Material for this task ::

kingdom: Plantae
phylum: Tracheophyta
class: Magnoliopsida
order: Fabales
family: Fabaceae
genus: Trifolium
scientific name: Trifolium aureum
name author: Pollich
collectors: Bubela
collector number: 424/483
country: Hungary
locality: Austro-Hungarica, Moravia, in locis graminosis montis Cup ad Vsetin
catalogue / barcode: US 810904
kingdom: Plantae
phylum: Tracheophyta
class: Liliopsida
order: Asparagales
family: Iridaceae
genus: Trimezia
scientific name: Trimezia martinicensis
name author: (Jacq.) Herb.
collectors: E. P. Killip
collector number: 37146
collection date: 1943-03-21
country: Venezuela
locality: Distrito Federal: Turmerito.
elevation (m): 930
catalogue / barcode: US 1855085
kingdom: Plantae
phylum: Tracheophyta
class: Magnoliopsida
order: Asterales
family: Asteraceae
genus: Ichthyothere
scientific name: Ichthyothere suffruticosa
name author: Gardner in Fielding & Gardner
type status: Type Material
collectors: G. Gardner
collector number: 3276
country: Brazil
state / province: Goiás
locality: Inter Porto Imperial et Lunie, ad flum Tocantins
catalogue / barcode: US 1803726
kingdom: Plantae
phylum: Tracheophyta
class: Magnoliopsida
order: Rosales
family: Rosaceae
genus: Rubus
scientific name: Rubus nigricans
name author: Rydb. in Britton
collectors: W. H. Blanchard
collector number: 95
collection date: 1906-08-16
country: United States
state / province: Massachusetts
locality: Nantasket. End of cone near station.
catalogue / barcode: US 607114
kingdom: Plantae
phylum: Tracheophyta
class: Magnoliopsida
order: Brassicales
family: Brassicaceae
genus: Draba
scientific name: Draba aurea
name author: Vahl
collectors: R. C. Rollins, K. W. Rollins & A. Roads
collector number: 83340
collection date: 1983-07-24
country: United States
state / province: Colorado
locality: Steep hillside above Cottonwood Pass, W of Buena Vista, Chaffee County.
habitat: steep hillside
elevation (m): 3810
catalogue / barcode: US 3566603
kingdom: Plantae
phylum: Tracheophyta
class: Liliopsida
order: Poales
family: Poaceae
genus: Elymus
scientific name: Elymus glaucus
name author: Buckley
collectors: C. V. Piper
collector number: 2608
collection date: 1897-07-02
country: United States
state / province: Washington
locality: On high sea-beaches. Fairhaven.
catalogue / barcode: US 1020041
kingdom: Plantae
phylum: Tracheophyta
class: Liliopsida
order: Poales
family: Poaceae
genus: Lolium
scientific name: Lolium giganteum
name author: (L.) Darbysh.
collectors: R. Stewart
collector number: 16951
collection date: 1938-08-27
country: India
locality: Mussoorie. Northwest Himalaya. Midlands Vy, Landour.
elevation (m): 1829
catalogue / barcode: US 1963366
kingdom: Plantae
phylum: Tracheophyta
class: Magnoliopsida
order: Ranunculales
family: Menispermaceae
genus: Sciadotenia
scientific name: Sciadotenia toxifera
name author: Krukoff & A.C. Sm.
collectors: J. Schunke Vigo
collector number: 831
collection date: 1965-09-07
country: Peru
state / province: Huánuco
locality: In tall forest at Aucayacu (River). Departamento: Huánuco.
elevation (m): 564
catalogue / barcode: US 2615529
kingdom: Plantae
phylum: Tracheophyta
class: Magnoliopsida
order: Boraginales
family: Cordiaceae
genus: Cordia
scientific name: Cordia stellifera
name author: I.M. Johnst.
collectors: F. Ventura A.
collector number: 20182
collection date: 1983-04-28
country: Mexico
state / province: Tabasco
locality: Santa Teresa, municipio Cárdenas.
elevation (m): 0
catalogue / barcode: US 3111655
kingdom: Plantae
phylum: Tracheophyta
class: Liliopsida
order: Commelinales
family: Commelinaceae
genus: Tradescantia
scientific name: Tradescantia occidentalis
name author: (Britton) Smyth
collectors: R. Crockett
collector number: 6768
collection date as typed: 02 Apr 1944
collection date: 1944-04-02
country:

Your goal :: Copy out every line of the material above word for word, from the first record through the last.

Right answer ::
kingdom: Plantae
phylum: Tracheophyta
class: Magnoliopsida
order: Fabales
family: Fabaceae
genus: Trifolium
scientific name: Trifolium aureum
name author: Pollich
collectors: Bubela
collector number: 424/483
country: Hungary
locality: Austro-Hungarica, Moravia, in locis graminosis montis Cup ad Vsetin
catalogue / barcode: US 810904
kingdom: Plantae
phylum: Tracheophyta
class: Liliopsida
order: Asparagales
family: Iridaceae
genus: Trimezia
scientific name: Trimezia martinicensis
name author: (Jacq.) Herb.
collectors: E. P. Killip
collector number: 37146
collection date: 1943-03-21
country: Venezuela
locality: Distrito Federal: Turmerito.
elevation (m): 930
catalogue / barcode: US 1855085
kingdom: Plantae
phylum: Tracheophyta
class: Magnoliopsida
order: Asterales
family: Asteraceae
genus: Ichthyothere
scientific name: Ichthyothere suffruticosa
name author: Gardner in Fielding & Gardner
type status: Type Material
collectors: G. Gardner
collector number: 3276
country: Brazil
state / province: Goiás
locality: Inter Porto Imperial et Lunie, ad flum Tocantins
catalogue / barcode: US 1803726
kingdom: Plantae
phylum: Tracheophyta
class: Magnoliopsida
order: Rosales
family: Rosaceae
genus: Rubus
scientific name: Rubus nigricans
name author: Rydb. in Britton
collectors: W. H. Blanchard
collector number: 95
collection date: 1906-08-16
country: United States
state / province: Massachusetts
locality: Nantasket. End of cone near station.
catalogue / barcode: US 607114
kingdom: Plantae
phylum: Tracheophyta
class: Magnoliopsida
order: Brassicales
family: Brassicaceae
genus: Draba
scientific name: Draba aurea
name author: Vahl
collectors: R. C. Rollins, K. W. Rollins & A. Roads
collector number: 83340
collection date: 1983-07-24
country: United States
state / province: Colorado
locality: Steep hillside above Cottonwood Pass, W of Buena Vista, Chaffee County.
habitat: steep hillside
elevation (m): 3810
catalogue / barcode: US 3566603
kingdom: Plantae
phylum: Tracheophyta
class: Liliopsida
order: Poales
family: Poaceae
genus: Elymus
scientific name: Elymus glaucus
name author: Buckley
collectors: C. V. Piper
collector number: 2608
collection date: 1897-07-02
country: United States
state / province: Washington
locality: On high sea-beaches. Fairhaven.
catalogue / barcode: US 1020041
kingdom: Plantae
phylum: Tracheophyta
class: Liliopsida
order: Poales
family: Poaceae
genus: Lolium
scientific name: Lolium giganteum
name author: (L.) Darbysh.
collectors: R. Stewart
collector number: 16951
collection date: 1938-08-27
country: India
locality: Mussoorie. Northwest Himalaya. Midlands Vy, Landour.
elevation (m): 1829
catalogue / barcode: US 1963366
kingdom: Plantae
phylum: Tracheophyta
class: Magnoliopsida
order: Ranunculales
family: Menispermaceae
genus: Sciadotenia
scientific name: Sciadotenia toxifera
name author: Krukoff & A.C. Sm.
collectors: J. Schunke Vigo
collector number: 831
collection date: 1965-09-07
country: Peru
state / province: Huánuco
locality: In tall forest at Aucayacu (River). Departamento: Huánuco.
elevation (m): 564
catalogue / barcode: US 2615529
kingdom: Plantae
phylum: Tracheophyta
class: Magnoliopsida
order: Boraginales
family: Cordiaceae
genus: Cordia
scientific name: Cordia stellifera
name author: I.M. Johnst.
collectors: F. Ventura A.
collector number: 20182
collection date: 1983-04-28
country: Mexico
state / province: Tabasco
locality: Santa Teresa, municipio Cárdenas.
elevation (m): 0
catalogue / barcode: US 3111655
kingdom: Plantae
phylum: Tracheophyta
class: Liliopsida
order: Commelinales
family: Commelinaceae
genus: Tradescantia
scientific name: Tradescantia occidentalis
name author: (Britton) Smyth
collectors: R. Crockett
collector number: 6768
collection date as typed: 02 Apr 1944
collection date: 1944-04-02
country:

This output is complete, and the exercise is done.